++++ Information shown

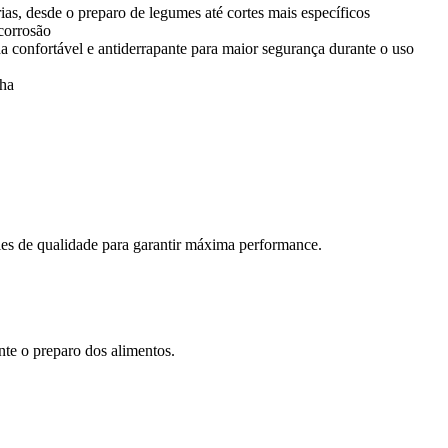
ias, desde o preparo de legumes até cortes mais específicos
 corrosão
confortável e antiderrapante para maior segurança durante o uso
nha
les de qualidade para garantir máxima performance.
te o preparo dos alimentos.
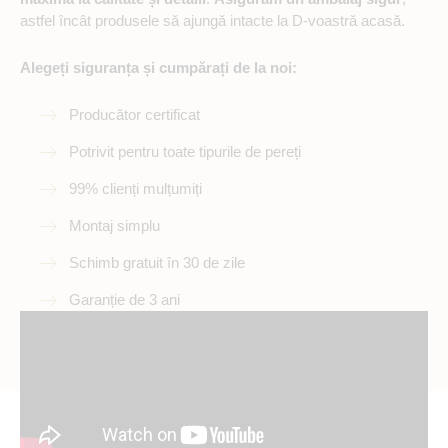
astfel încât produsele să ajungă intacte la D-voastră acasă.
Alegeți siguranța și cumpărați de la noi:
Producător certificat
Potrivit pentru toate tipurile de pereți
99% clienți mulțumiți
Montaj simplu
Schimb gratuit în 30 de zile
Garanție de 3 ani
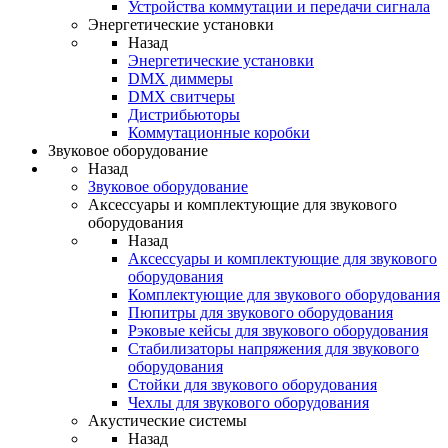
Устройства коммутации и передачи сигнала
Энергетические установки
Назад
Энергетические установки
DMX диммеры
DMX свитчеры
Дистрибьюторы
Коммутационные коробки
Звуковое оборудование
Назад
Звуковое оборудование
Аксессуары и комплектующие для звукового
оборудования
Назад
Аксессуары и комплектующие для звукового
оборудования
Комплектующие для звукового оборудования
Пюпитры для звукового оборудования
Рэковые кейсы для звукового оборудования
Стабилизаторы напряжения для звукового
оборудования
Стойки для звукового оборудования
Чехлы для звукового оборудования
Акустические системы
Назад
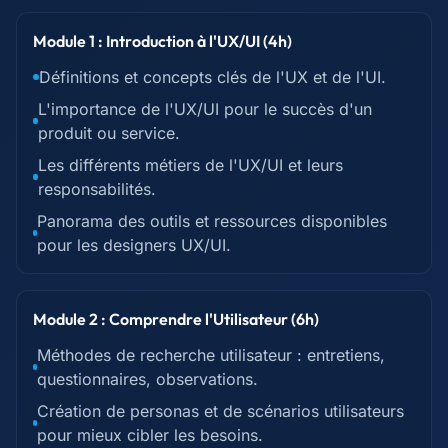
Module 1 : Introduction à l'UX/UI (4h)
Définitions et concepts clés de l'UX et de l'UI.
L'importance de l'UX/UI pour le succès d'un
produit ou service.
Les différents métiers de l'UX/UI et leurs
responsabilités.
Panorama des outils et ressources disponibles
pour les designers UX/UI.
Module 2 : Comprendre l'Utilisateur (6h)
Méthodes de recherche utilisateur : entretiens,
questionnaires, observations.
Création de personas et de scénarios utilisateurs
pour mieux cibler les besoins.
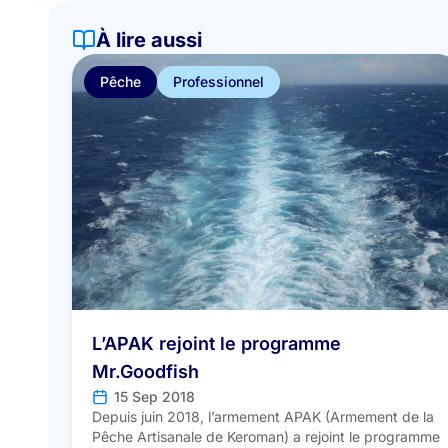
À lire aussi
Pêche
Professionnel
L’APAK rejoint le programme
Mr.Goodfish
15 Sep 2018
Depuis juin 2018, l’armement APAK (Armement de la
Pêche Artisanale de Keroman) a rejoint le programme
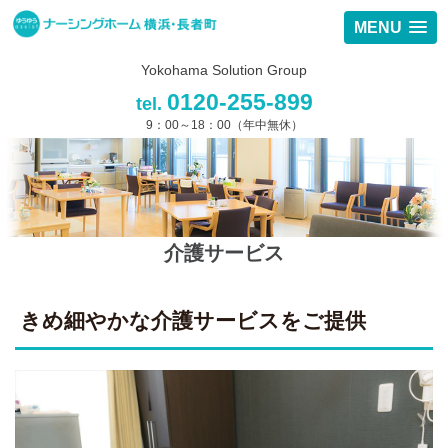
MENU
Yokohama Solution Group
0120-255-899
tel.
9：00～18：00（年中無休）
介護サービス
きめ細やかな介護サービスをご提供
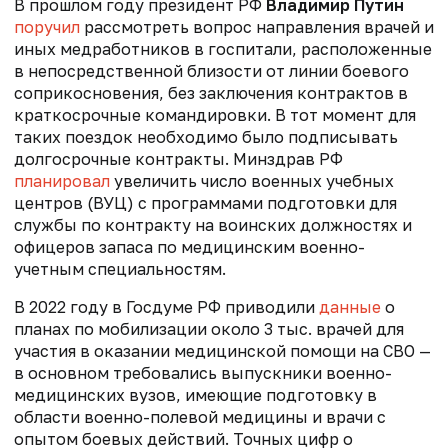
В прошлом году президент РФ
Владимир Путин
поручил
рассмотреть вопрос направления врачей и
иных медработников в госпитали, расположенные
в непосредственной близости от линии боевого
соприкосновения, без заключения контрактов в
краткосрочные командировки. В тот момент для
таких поездок необходимо было подписывать
долгосрочные контракты. Минздрав РФ
планировал
увеличить число военных учебных
центров (ВУЦ) с программами подготовки для
службы по контракту на воинских должностях и
офицеров запаса по медицинским военно-
учетным специальностям.
В 2022 году в Госдуме РФ приводили
данные
о
планах по мобилизации около 3 тыс. врачей для
участия в оказании медицинской помощи на СВО —
в основном требовались выпускники военно-
медицинских вузов, имеющие подготовку в
области военно-полевой медицины и врачи с
опытом боевых действий. Точных цифр о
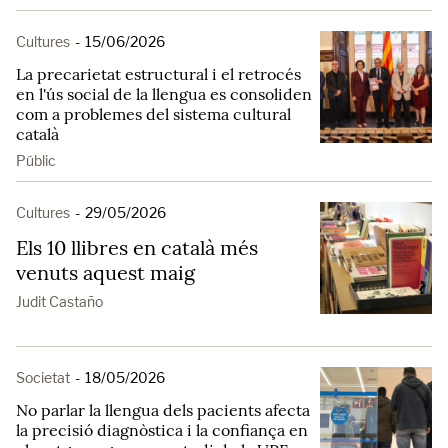
Cultures
-
15/06/2026
La precarietat estructural i el retrocés
en l'ús social de la llengua es consoliden
com a problemes del sistema cultural
català
Públic
Cultures
-
29/05/2026
Els 10 llibres en català més
venuts aquest maig
Judit Castaño
Societat
-
18/05/2026
No parlar la llengua dels pacients afecta
la precisió diagnòstica i la confiança en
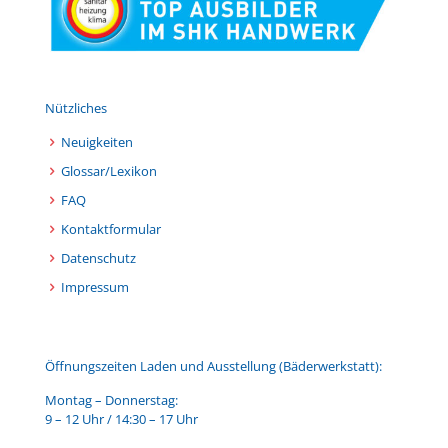
Nützliches
Neuigkeiten
Glossar/Lexikon
FAQ
Kontaktformular
Datenschutz
Impressum
Öffnungszeiten Laden und Ausstellung (Bäderwerkstatt):
Montag – Donnerstag:
9 – 12 Uhr / 14:30 – 17 Uhr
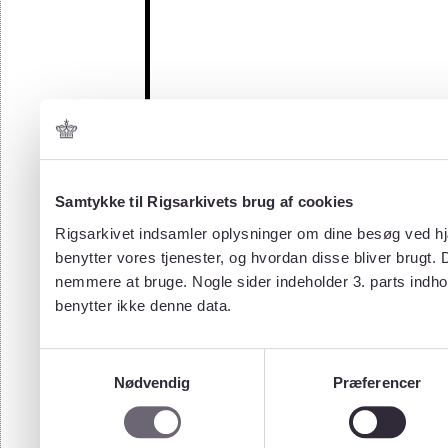
Samtykke til Rigsarkivets brug af cookies
Rigsarkivet indsamler oplysninger om dine besøg ved hjæ
benytter vores tjenester, og hvordan disse bliver brugt.
nemmere at bruge. Nogle sider indeholder 3. parts indho
benytter ikke denne data.
Samtykkevalg
Nødvendig
Præferencer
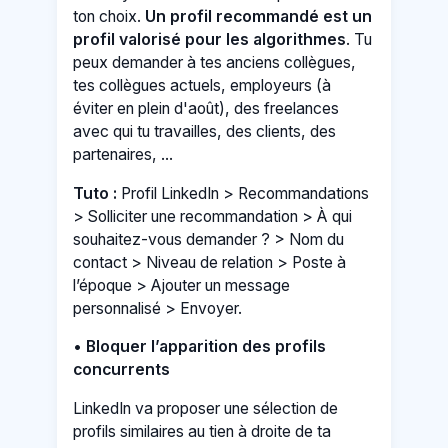
ton choix.
Un profil recommandé est un
profil valorisé pour les algorithmes
. Tu
peux demander à tes anciens collègues,
tes collègues actuels, employeurs (à
éviter en plein d'août), des freelances
avec qui tu travailles, des clients, des
partenaires, ...
Tuto :
Profil LinkedIn > Recommandations
> Solliciter une recommandation > À qui
souhaitez-vous demander ? > Nom du
contact > Niveau de relation > Poste à
l’époque > Ajouter un message
personnalisé > Envoyer.
•
Bloquer l’apparition des profils
concurrents
LinkedIn va proposer une sélection de
profils similaires au tien à droite de ta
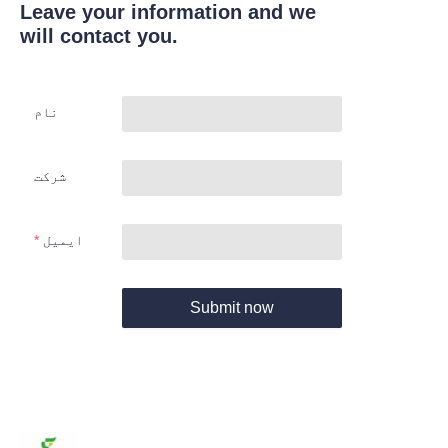
Leave your information and we
will contact you.
نام
شرکت
ایمیل
Submit now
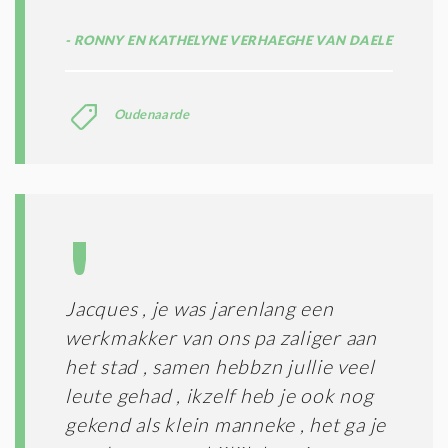
RONNY EN KATHELYNE VERHAEGHE VAN DAELE
Oudenaarde
Jacques , je was jarenlang een
werkmakker van ons pa zaliger aan
het stad , samen hebbzn jullie veel
leute gehad , ikzelf heb je ook nog
gekend als klein manneke , het ga je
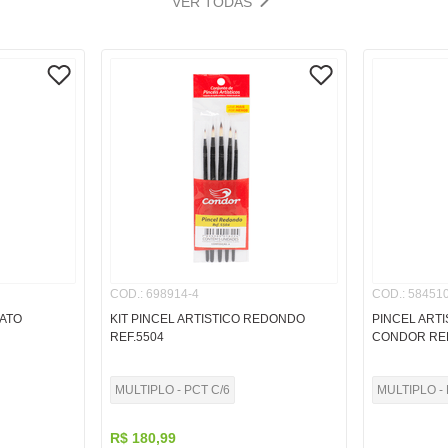
VER TODAS
COD.
:
698914-4
COD.
:
584510
HATO
KIT PINCEL ARTISTICO REDONDO
PINCEL ARTI
REF.5504
CONDOR REF
MULTIPLO - PCT C/6
MULTIPLO - 
R$
180
,
99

++++++++

Problem details: List the text lines as a JSON array of strings, one string per line and no blank lines, between the lines holding "À lire aussi" and "きめ細やかな介護サービスをご提供", inclusive. Leave the pictures out.

Result:
[
  "À lire aussi",
  "Pêche",
  "Professionnel",
  "L’APAK rejoint le programme",
  "Mr.Goodfish",
  "15 Sep 2018",
  "Depuis juin 2018, l’armement APAK (Armement de la",
  "Pêche Artisanale de Keroman) a rejoint le programme",
  "MENU",
  "Yokohama Solution Group",
  "0120-255-899",
  "tel.",
  "9：00～18：00（年中無休）",
  "介護サービス",
  "きめ細やかな介護サービスをご提供"
]